Extracted records
=-=-=
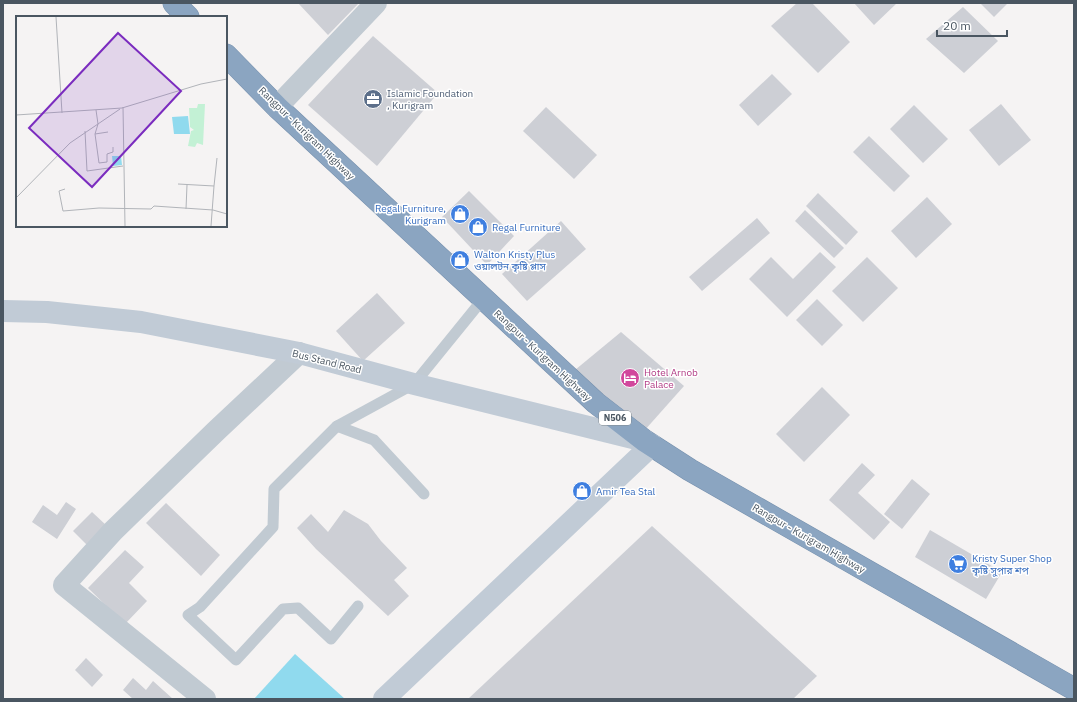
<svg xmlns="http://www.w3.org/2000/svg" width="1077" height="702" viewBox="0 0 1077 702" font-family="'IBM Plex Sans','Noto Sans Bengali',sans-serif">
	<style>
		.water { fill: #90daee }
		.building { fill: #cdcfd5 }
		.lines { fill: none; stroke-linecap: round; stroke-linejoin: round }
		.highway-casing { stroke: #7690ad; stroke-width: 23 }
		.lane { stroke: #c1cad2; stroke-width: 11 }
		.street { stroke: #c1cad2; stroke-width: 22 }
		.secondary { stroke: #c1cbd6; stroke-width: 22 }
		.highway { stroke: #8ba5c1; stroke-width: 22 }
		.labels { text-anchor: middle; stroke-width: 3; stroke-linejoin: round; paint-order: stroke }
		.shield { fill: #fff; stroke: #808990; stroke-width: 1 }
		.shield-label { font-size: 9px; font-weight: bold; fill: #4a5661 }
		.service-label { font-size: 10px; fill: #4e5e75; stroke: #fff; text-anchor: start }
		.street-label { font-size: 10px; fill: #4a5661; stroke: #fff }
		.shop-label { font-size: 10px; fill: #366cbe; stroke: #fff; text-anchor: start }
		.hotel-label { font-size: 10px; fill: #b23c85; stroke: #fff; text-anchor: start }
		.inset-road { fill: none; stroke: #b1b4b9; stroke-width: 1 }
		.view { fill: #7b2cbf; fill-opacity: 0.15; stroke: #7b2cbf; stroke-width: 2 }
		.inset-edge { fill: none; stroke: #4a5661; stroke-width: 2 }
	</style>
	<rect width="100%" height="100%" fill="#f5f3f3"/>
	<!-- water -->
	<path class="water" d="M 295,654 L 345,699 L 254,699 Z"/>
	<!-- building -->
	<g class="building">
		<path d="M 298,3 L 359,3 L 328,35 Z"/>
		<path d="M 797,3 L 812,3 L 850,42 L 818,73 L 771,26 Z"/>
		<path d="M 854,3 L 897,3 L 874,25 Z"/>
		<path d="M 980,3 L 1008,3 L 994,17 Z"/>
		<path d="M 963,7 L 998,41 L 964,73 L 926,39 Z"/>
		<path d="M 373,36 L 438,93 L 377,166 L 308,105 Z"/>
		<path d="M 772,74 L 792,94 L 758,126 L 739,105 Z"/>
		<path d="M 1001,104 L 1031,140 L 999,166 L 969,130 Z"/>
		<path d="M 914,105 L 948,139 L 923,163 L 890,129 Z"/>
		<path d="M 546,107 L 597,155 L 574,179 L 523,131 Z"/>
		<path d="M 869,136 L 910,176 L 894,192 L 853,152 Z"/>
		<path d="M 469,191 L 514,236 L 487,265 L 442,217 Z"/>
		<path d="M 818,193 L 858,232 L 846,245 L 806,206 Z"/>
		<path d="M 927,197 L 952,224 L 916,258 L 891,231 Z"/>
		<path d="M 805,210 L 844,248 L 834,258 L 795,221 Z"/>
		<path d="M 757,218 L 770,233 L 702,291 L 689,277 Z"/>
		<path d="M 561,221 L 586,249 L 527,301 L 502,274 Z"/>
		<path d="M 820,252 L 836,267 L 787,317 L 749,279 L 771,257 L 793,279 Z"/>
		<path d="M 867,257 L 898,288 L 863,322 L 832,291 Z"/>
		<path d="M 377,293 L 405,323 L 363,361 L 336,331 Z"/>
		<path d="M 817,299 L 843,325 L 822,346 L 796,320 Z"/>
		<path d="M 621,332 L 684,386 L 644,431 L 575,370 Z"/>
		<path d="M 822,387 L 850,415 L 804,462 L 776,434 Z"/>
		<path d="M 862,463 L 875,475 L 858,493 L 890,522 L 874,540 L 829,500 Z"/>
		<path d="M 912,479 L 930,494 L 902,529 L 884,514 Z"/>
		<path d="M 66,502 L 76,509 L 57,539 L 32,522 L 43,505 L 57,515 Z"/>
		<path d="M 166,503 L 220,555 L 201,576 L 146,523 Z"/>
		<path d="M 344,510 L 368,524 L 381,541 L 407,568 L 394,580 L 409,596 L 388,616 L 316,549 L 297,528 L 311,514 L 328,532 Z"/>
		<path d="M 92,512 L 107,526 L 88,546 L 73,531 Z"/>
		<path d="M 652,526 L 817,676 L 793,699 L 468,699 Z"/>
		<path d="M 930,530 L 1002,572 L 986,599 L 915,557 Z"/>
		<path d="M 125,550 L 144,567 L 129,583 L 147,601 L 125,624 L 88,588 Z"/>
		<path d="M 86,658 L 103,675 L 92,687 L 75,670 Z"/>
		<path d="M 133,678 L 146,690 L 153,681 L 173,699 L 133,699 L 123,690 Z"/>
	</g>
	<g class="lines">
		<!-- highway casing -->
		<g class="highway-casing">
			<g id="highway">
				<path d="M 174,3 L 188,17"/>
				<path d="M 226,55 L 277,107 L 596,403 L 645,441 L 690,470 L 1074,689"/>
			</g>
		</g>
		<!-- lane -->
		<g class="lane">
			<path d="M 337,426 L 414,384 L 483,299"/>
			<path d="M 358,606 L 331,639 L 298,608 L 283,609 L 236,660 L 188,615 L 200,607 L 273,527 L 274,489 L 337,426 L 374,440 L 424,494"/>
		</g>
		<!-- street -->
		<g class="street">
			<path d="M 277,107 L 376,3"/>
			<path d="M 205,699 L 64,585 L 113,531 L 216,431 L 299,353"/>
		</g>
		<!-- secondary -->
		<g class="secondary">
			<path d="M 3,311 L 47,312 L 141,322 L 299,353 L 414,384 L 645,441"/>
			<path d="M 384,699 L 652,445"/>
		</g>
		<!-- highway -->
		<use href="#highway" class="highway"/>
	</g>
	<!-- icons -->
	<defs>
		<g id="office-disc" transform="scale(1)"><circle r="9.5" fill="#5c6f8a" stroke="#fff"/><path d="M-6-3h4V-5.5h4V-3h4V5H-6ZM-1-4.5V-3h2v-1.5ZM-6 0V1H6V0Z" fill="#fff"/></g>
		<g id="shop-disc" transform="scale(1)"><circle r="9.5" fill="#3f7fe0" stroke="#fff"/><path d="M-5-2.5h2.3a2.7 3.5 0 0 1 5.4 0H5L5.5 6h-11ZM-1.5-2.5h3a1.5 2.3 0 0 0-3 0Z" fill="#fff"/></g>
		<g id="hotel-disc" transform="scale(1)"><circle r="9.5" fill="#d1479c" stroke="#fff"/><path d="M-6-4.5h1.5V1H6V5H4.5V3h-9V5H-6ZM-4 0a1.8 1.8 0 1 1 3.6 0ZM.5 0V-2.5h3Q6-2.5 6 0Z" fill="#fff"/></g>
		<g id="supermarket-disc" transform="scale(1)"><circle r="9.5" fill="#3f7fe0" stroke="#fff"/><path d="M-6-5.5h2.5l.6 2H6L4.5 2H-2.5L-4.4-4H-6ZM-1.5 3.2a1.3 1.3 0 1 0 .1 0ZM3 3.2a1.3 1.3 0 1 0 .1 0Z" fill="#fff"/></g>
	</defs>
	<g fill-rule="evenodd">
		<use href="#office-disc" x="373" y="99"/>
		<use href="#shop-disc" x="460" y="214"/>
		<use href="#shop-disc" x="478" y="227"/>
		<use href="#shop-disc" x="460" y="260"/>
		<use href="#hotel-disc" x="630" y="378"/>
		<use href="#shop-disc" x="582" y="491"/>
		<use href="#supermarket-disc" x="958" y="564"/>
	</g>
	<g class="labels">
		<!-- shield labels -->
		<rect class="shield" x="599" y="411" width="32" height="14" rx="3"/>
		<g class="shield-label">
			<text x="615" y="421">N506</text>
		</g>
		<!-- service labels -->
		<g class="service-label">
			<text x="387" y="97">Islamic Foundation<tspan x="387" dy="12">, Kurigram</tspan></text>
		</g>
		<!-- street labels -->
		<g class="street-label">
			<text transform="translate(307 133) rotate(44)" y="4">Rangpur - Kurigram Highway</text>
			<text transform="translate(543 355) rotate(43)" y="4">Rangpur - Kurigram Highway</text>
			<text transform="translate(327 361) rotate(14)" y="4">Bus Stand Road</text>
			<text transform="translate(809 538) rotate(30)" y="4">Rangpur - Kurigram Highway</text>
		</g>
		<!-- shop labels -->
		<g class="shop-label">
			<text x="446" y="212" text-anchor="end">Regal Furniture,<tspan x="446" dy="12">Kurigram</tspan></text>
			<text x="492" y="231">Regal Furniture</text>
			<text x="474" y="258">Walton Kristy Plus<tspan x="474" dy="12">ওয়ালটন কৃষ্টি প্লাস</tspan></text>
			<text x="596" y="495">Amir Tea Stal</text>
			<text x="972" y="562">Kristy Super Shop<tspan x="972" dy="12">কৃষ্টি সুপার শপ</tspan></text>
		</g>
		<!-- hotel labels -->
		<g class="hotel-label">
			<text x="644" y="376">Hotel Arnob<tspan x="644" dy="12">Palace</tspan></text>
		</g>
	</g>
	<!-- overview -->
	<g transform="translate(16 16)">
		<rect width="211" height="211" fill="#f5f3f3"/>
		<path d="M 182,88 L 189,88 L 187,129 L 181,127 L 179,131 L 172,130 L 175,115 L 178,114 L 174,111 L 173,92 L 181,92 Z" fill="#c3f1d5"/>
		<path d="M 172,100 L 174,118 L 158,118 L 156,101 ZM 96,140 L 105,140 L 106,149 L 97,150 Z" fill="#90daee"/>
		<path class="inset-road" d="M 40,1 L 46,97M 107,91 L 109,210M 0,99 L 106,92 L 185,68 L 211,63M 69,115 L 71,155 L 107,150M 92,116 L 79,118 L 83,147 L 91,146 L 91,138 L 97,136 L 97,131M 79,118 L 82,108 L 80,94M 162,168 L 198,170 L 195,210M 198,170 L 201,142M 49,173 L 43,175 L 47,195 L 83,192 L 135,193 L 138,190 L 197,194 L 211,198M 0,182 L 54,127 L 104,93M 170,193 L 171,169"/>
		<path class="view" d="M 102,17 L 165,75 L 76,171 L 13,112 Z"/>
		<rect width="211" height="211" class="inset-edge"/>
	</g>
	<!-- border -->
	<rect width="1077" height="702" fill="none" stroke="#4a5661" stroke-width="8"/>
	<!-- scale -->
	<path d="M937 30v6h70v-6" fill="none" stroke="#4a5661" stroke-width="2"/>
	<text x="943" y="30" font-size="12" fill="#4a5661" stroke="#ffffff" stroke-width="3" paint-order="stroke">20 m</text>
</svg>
=-=-=
What the task asks
Lines holding "round": copy each one from the records above.

Response
		.lines { fill: none; stroke-linecap: round; stroke-linejoin: round }
		.labels { text-anchor: middle; stroke-width: 3; stroke-linejoin: round; paint-order: stroke }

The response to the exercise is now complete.